Ed è dall’aspetto dell’identità che si deve partire. Noi giovani federalisti europei viviamo contemporaneamente nella territorialità della sezione locale e nel respiro europeo di interessi, esperienze, viaggi e sogni. E fondiamo la nostra appartenenza su questo doppio livello. Così, ci sentiamo allo stesso tempo veronesi ed europei. E, magari, anche veneti e italiani. Noi la chiamiamo identità multilivello, nel senso che non troviamo conflitti fra le varie identità di cui ci sentiamo portatori e che sentiamo ugualmente parte di noi. Chi vive in Europa oggi, infatti, è pervaso da più livelli istituzionali e identitari: dal Comune e il paese di origine, fino al livello europeo, passando per regioni e stati nazionali. E questo contesto è meraviglioso: se si compie quel salto mentale che scardina l’idea dell’identità rigida e monolitica, si entra in un contesto culturale in cui le differenze si possono accostare senza passare dal conflitto; e in cui varie identità possono sommarsi e accumularsi senza annullarsi o limitarsi reciprocamente. Chi si sente veronese, allora, può sentirsi anche veneto, italiano ed europeo, perché fra i vari livelli non ci sono contrasti, ma ricchezza.

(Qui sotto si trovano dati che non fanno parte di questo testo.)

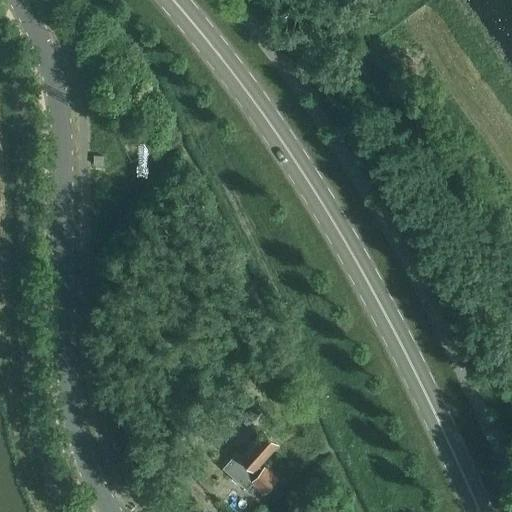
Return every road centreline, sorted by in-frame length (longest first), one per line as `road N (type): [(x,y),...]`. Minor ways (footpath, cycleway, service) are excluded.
road 1 (primary): [(478,511),(331,218),(246,90),(173,0)]
road 2 (unclassified): [(110,511),(71,408),(57,96),(19,0)]
road 3 (unknown): [(88,511),(68,475),(49,401),(34,91),(0,11)]
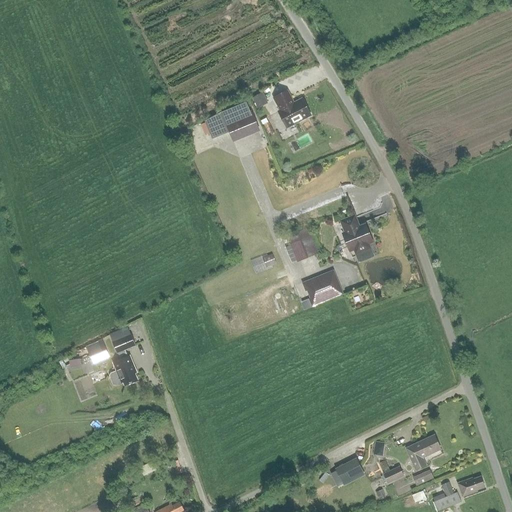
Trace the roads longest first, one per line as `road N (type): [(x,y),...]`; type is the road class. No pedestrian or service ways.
road 1 (unclassified): [(467,386),(393,181),(282,0)]
road 2 (unclassified): [(467,386),(216,511)]
road 3 (unclassified): [(510,511),(467,386)]
road 4 (unclassified): [(208,511),(164,395)]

Una comunità cittadina che condivide questa visione può allora aprirsi a un orizzonte europeo. E qui entra in gioco il secondo aspetto di una città europea, quello dello stampo europeo che la città può darsi. Innanzitutto, i valori su cui si è fondata l’Europa dopo la Seconda guerra mondiale possono essere promossi anche a livello cittadino. Spesso si sente parlare di città aperta, in contrapposizione alla città chiusa. Ma la città aperta altro non è che una città che sceglie i valori che le società europee hanno posto al centro delle proprie Costituzioni a metà Novecento. In altre parole, quei valori che sono quanto di più condiviso fra i cittadini di tutti gli Stati (e le città) europee: la pace, la solidarietà, la dignità umana, l’uguaglianza e la libertà.

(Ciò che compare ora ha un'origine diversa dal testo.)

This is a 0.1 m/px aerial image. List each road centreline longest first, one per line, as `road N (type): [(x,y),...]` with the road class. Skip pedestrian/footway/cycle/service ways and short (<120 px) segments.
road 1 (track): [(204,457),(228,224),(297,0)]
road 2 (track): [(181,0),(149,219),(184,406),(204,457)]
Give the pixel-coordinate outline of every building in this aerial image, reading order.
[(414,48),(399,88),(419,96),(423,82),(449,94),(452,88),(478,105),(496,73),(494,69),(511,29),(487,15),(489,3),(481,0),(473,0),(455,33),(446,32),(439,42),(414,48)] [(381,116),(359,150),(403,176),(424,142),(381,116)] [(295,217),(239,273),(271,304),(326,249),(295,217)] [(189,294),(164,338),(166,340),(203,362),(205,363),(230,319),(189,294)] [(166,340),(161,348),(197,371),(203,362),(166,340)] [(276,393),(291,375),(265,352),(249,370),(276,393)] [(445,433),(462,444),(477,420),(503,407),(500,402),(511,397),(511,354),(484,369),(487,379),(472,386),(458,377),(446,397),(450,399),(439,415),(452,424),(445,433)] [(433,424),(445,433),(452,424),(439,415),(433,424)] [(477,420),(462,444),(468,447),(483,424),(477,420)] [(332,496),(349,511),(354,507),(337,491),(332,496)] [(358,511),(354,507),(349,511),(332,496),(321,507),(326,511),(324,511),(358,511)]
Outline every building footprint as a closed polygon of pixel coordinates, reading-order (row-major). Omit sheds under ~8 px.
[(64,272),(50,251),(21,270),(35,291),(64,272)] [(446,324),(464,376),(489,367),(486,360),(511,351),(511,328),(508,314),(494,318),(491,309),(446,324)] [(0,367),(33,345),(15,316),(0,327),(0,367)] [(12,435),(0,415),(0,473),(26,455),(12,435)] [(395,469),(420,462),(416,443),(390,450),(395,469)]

In seconda battuta, una città di stampo europeo è una città aperta agli esempi e alle contaminazioni delle esperienze internazionali. È una città che quando sceglie alza lo sguardo e cerca esempi positivi anche al di là delle Alpi. È una città che cerca le occasioni di finanziamento e che sa farsi trovare pronta per le opportunità di progetti e fondi a cui accedere. È una città che sa attrarre gli investimenti internazionali per creare lavoro e per dare più motivi ai propri giovani per restare. È una città che sa accogliere chi arriva da fuori, che costruisce un polo universitario internazionale e che offre opportunità agli studenti che la scelgono. È una città, infine, che mira a costruire collegamenti e vie di comunicazione con i poli strategici europei: e quale città meglio di Verona può approfittare della propria posizione geografica?

Aprirsi al livello europeo, dunque, non significa solamente perseguire ideali e valori che, per alcuni, non intaccano realmente la vita quotidiana dei cittadini (anche se, a questi, andrebbe risposto che libertà, uguaglianza e pace intaccano la vita delle persone molto più di una strada asfaltata). Aprirsi al livello europeo significa anche miglioramento della città nei suoi aspetti più concreti.

In conclusione, una Verona europea non è una Verona che deve estraniarsi dalla sua identità o dal contesto italiano, ma al contrario è una Verona che apre i propri orizzonti e che si affaccia, arricchendo le proprie peculiarità, sul vasto mare delle opportunità europee. È una questione di orizzonte e di stampo. È una città che non insegna ai propri giovani che tutto il mondo è racchiuso nelle mura cittadine, ma che sprona ad amare il proprio territorio e contemporaneamente a contaminarsi con quel che c’è fuori. È una città i cui cittadini possano definirsi veronesi e anche europei.